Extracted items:
***

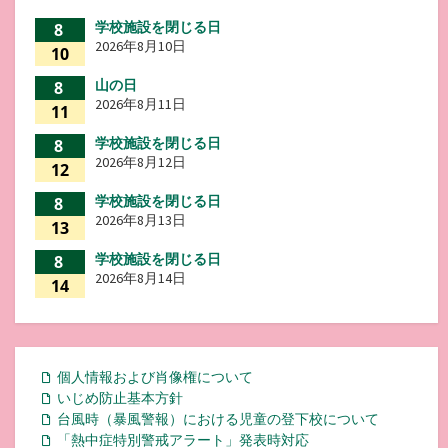
学校施設を閉じる日
8
2026年8月10日
10
山の日
8
2026年8月11日
11
学校施設を閉じる日
8
2026年8月12日
12
学校施設を閉じる日
8
2026年8月13日
13
学校施設を閉じる日
8
2026年8月14日
14
個人情報および肖像権について
いじめ防止基本方針
台風時（暴風警報）における児童の登下校について
「熱中症特別警戒アラート」発表時対応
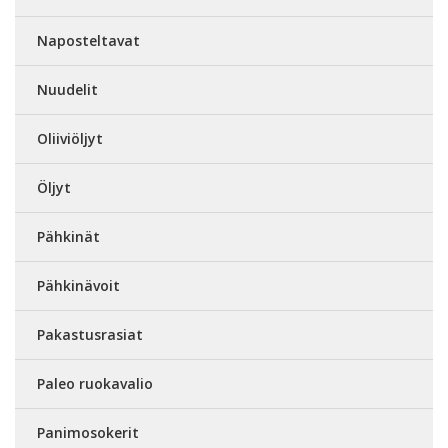
Naposteltavat
Nuudelit
Oliiviöljyt
Öljyt
Pähkinät
Pähkinävoit
Pakastusrasiat
Paleo ruokavalio
Panimosokerit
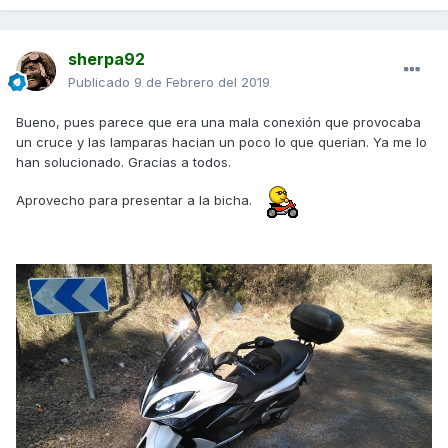
sherpa92
Publicado
9 de Febrero del 2019
Bueno, pues parece que era una mala conexión que provocaba
un cruce y las lamparas hacian un poco lo que querian. Ya me lo
han solucionado. Gracias a todos.
Aprovecho para presentar a la bicha.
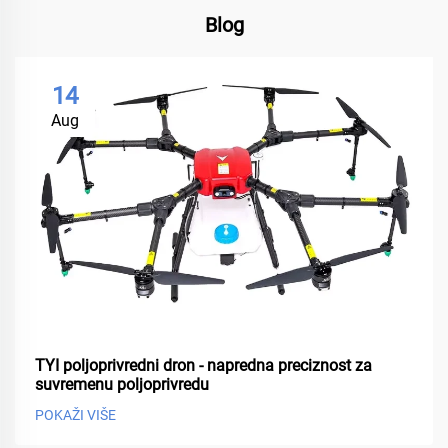
Blog
14
Aug
TYI poljoprivredni dron - napredna preciznost za
suvremenu poljoprivredu
POKAŽI VIŠE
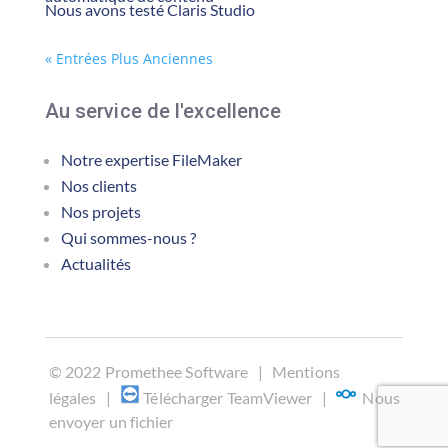
Nous avons testé Claris Studio
« Entrées Plus Anciennes
Au service de l'excellence
Notre expertise FileMaker
Nos clients
Nos projets
Qui sommes-nous ?
Actualités
©
2022 Promethee Software |
Mentions
légales
|
Télécharger TeamViewer
|
Nous
envoyer un fichier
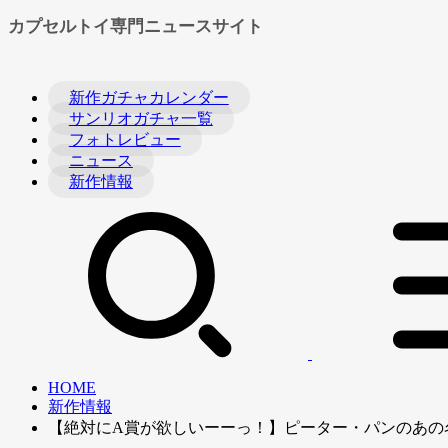
カプセルトイ専門ニュースサイト
新作ガチャカレンダー
サンリオガチャ一覧
フォトレビュー
ニュース
新作情報
HOME
新作情報
【絶対にA賞が欲しいーーっ！】ピーター・パンのあの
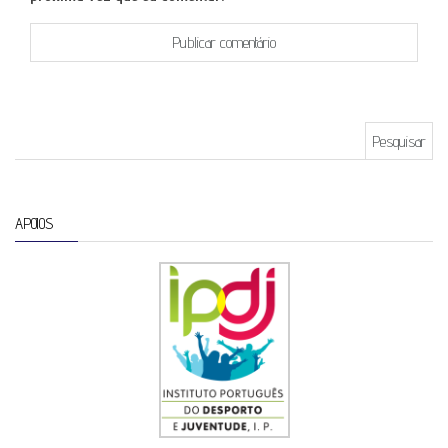
Pesquisar por:
APOIOS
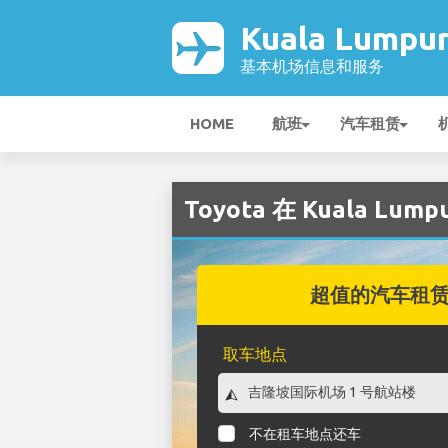
Kuala Lumpu
基本机场信息和服务
HOME
航班
汽车租赁
Toyota 在 Kuala Lum
超值的汽车租
取车地点
不在租车地点还车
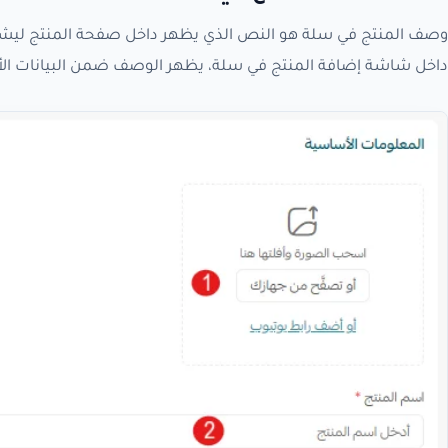
وصف المنتج في سلة هو النص الذي يظهر داخل صفحة المنتج ليشرح 
داخل شاشة إضافة المنتج في سلة، يظهر الوصف ضمن البيانات الأ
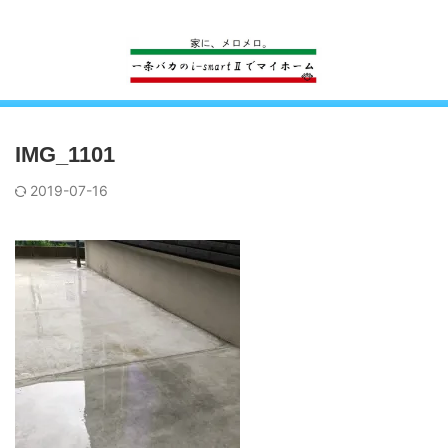
一条工務店のi-smartで建ててすっかり一条バカになった熊
IMG_1101
2019-07-16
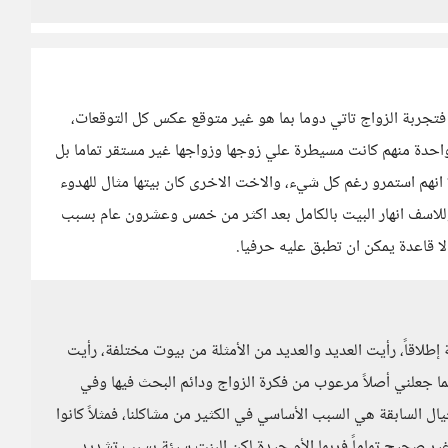
فتجربة الزواج تاتي دوما بما هو غير متوقع عكس كل التوقعات،
واحدة منهم كانت مسيطرة علي زوجها وزواجها غير مستقر تماما بل
انهم استمرو رغم كل شيء، والاخت الاخرى كان بيتها مثال للهدوء
 وللاسف انهار البيت بالكامل بعد اكثر من خمس وعشرون عام بسبب
ا قاعدة يمكن ان تطبق عليه حرفيا.
طلاقاً، رأيت العديد والعديد من الأمثلة من بيوت مختلفة، رأيت
ا جعلني أصلاً مرعوب من فكرة الزواج ودائم البحث فيها وفي
ل السابقة هي السبب الأساسي في الكثير من مشاكلنا، فمثلاً كانوا
غير صحيح تماماً فربما الأم جيدة لكن البنت سيئة بسبب تشديد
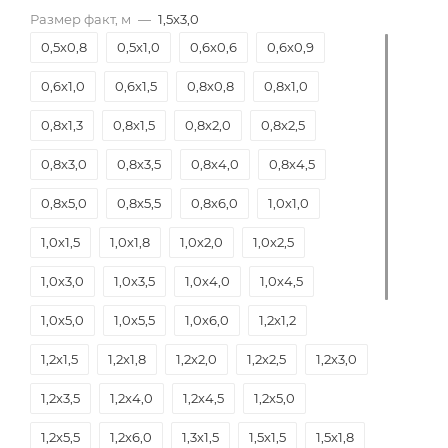
Размер факт, м
—
1,5х3,0
0,5х0,8
0,5х1,0
0,6х0,6
0,6х0,9
0,6х1,0
0,6х1,5
0,8х0,8
0,8х1,0
0,8х1,3
0,8х1,5
0,8х2,0
0,8х2,5
0,8х3,0
0,8х3,5
0,8х4,0
0,8х4,5
0,8х5,0
0,8х5,5
0,8х6,0
1,0х1,0
1,0х1,5
1,0х1,8
1,0х2,0
1,0х2,5
1,0х3,0
1,0х3,5
1,0х4,0
1,0х4,5
1,0х5,0
1,0х5,5
1,0х6,0
1,2х1,2
1,2х1,5
1,2х1,8
1,2х2,0
1,2х2,5
1,2х3,0
1,2х3,5
1,2х4,0
1,2х4,5
1,2х5,0
1,2х5,5
1,2х6,0
1,3х1,5
1,5х1,5
1,5х1,8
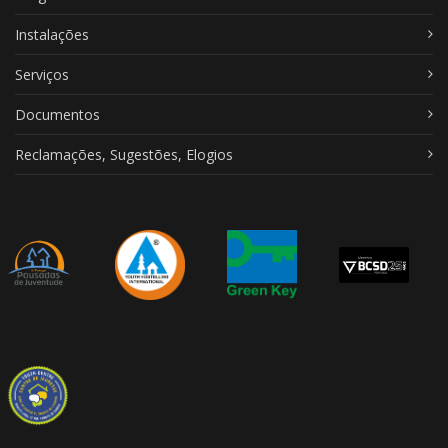
Instalações
Serviços
Documentos
Reclamações, Sugestões, Elogios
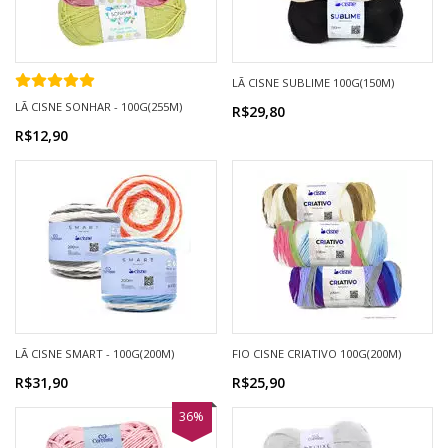
LÃ CISNE SUBLIME 100G(150M)
LÃ CISNE SONHAR - 100G(255M)
R$29,80
R$12,90
LÃ CISNE SMART - 100G(200M)
FIO CISNE CRIATIVO 100G(200M)
R$31,90
R$25,90
36%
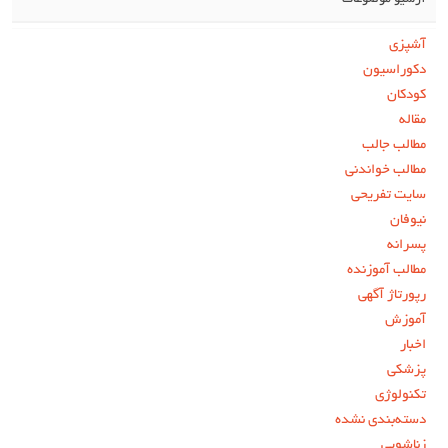
آرشیو موضوعات
آشپزی
دکوراسیون
کودکان
مقاله
مطالب جالب
مطالب خواندنی
سایت تفریحی
نیوفان
پسرانه
مطالب آموزنده
رپورتاژ آگهی
آموزش
اخبار
پزشکی
تکنولوژی
دسته‌بندی نشده
زناشویی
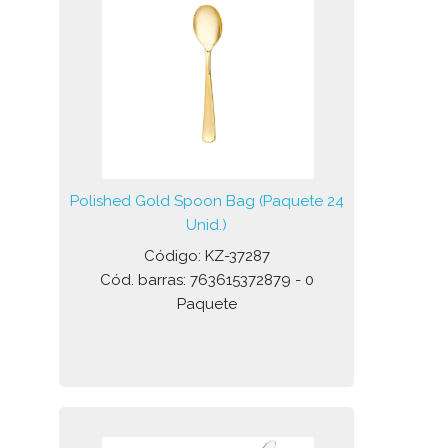
Polished Gold Spoon Bag (Paquete 24
Unid.)
Código: KZ-37287
Cód. barras: 763615372879 - 0
Paquete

***

*DIRECTIONS:* Reproduce the text of every item above word for word, leaving out the pictures.

*WRITTEN RESPONSE:*
学校施設を閉じる日
8
2026年8月10日
10
山の日
8
2026年8月11日
11
学校施設を閉じる日
8
2026年8月12日
12
学校施設を閉じる日
8
2026年8月13日
13
学校施設を閉じる日
8
2026年8月14日
14
個人情報および肖像権について
いじめ防止基本方針
台風時（暴風警報）における児童の登下校について
「熱中症特別警戒アラート」発表時対応
Naposteltavat
Nuudelit
Oliiviöljyt
Öljyt
Pähkinät
Pähkinävoit
Pakastusrasiat
Paleo ruokavalio
Panimosokerit
sherpa92
Publicado
9 de Febrero del 2019
Bueno, pues parece que era una mala conexión que provocaba
un cruce y las lamparas hacian un poco lo que querian. Ya me lo
han solucionado. Gracias a todos.
Aprovecho para presentar a la bicha.
Blog
14
Aug
TYI poljoprivredni dron - napredna preciznost za
suvremenu poljoprivredu
POKAŽI VIŠE
Nous avons testé Claris Studio
« Entrées Plus Anciennes
Au service de l'excellence
Notre expertise FileMaker
Nos clients
Nos projets
Qui sommes-nous ?
Actualités
©
2022 Promethee Software |
Mentions
légales
|
Télécharger TeamViewer
|
Nous
envoyer un fichier
カプセルトイ専門ニュースサイト
新作ガチャカレンダー
サンリオガチャ一覧
フォトレビュー
ニュース
新作情報
HOME
新作情報
【絶対にA賞が欲しいーーっ！】ピーター・パンのあの
Pesquisar por:
APOIOS
Kuala Lumpu
基本机场信息和服务
HOME
航班
汽车租赁
Toyota 在 Kuala Lum
超值的汽车租
取车地点
不在租车地点还车
وصف المنتج في سلة هو النص الذي يظهر داخل صفحة المنتج ليشرح 
داخل شاشة إضافة المنتج في سلة، يظهر الوصف ضمن البيانات الأ
一条工務店のi-smartで建ててすっかり一条バカになった熊
IMG_1101
2019-07-16
فتجربة الزواج تاتي دوما بما هو غير متوقع عكس كل التوقعات،
واحدة منهم كانت مسيطرة علي زوجها وزواجها غير مستقر تماما بل
انهم استمرو رغم كل شيء، والاخت الاخرى كان بيتها مثال للهدوء
 وللاسف انهار البيت بالكامل بعد اكثر من خمس وعشرون عام بسبب
ا قاعدة يمكن ان تطبق عليه حرفيا.
طلاقاً، رأيت العديد والعديد من الأمثلة من بيوت مختلفة، رأيت
ا جعلني أصلاً مرعوب من فكرة الزواج ودائم البحث فيها وفي
ل السابقة هي السبب الأساسي في الكثير من مشاكلنا، فمثلاً كانوا
غير صحيح تماماً فربما الأم جيدة لكن البنت سيئة بسبب تشديد
Размер факт, м
—
1,5х3,0
0,5х0,8
0,5х1,0
0,6х0,6
0,6х0,9
0,6х1,0
0,6х1,5
0,8х0,8
0,8х1,0
0,8х1,3
0,8х1,5
0,8х2,0
0,8х2,5
0,8х3,0
0,8х3,5
0,8х4,0
0,8х4,5
0,8х5,0
0,8х5,5
0,8х6,0
1,0х1,0
1,0х1,5
1,0х1,8
1,0х2,0
1,0х2,5
1,0х3,0
1,0х3,5
1,0х4,0
1,0х4,5
1,0х5,0
1,0х5,5
1,0х6,0
1,2х1,2
1,2х1,5
1,2х1,8
1,2х2,0
1,2х2,5
1,2х3,0
1,2х3,5
1,2х4,0
1,2х4,5
1,2х5,0
1,2х5,5
1,2х6,0
1,3х1,5
1,5х1,5
1,5х1,8
Instalações
Serviços
Documentos
Reclamações, Sugestões, Elogios
LÃ CISNE SUBLIME 100G(150M)
LÃ CISNE SONHAR - 100G(255M)
R$29,80
R$12,90
LÃ CISNE SMART - 100G(200M)
FIO CISNE CRIATIVO 100G(200M)
R$31,90
R$25,90
36%
آرشیو موضوعات
آشپزی
دکوراسیون
کودکان
مقاله
مطالب جالب
مطالب خواندنی
سایت تفریحی
نیوفان
پسرانه
مطالب آموزنده
رپورتاژ آگهی
آموزش
اخبار
پزشکی
تکنولوژی
دسته‌بندی نشده
زناشویی
Polished Gold Spoon Bag (Paquete 24
Unid.)
Código: KZ-37287
Cód. barras: 763615372879 - 0
Paquete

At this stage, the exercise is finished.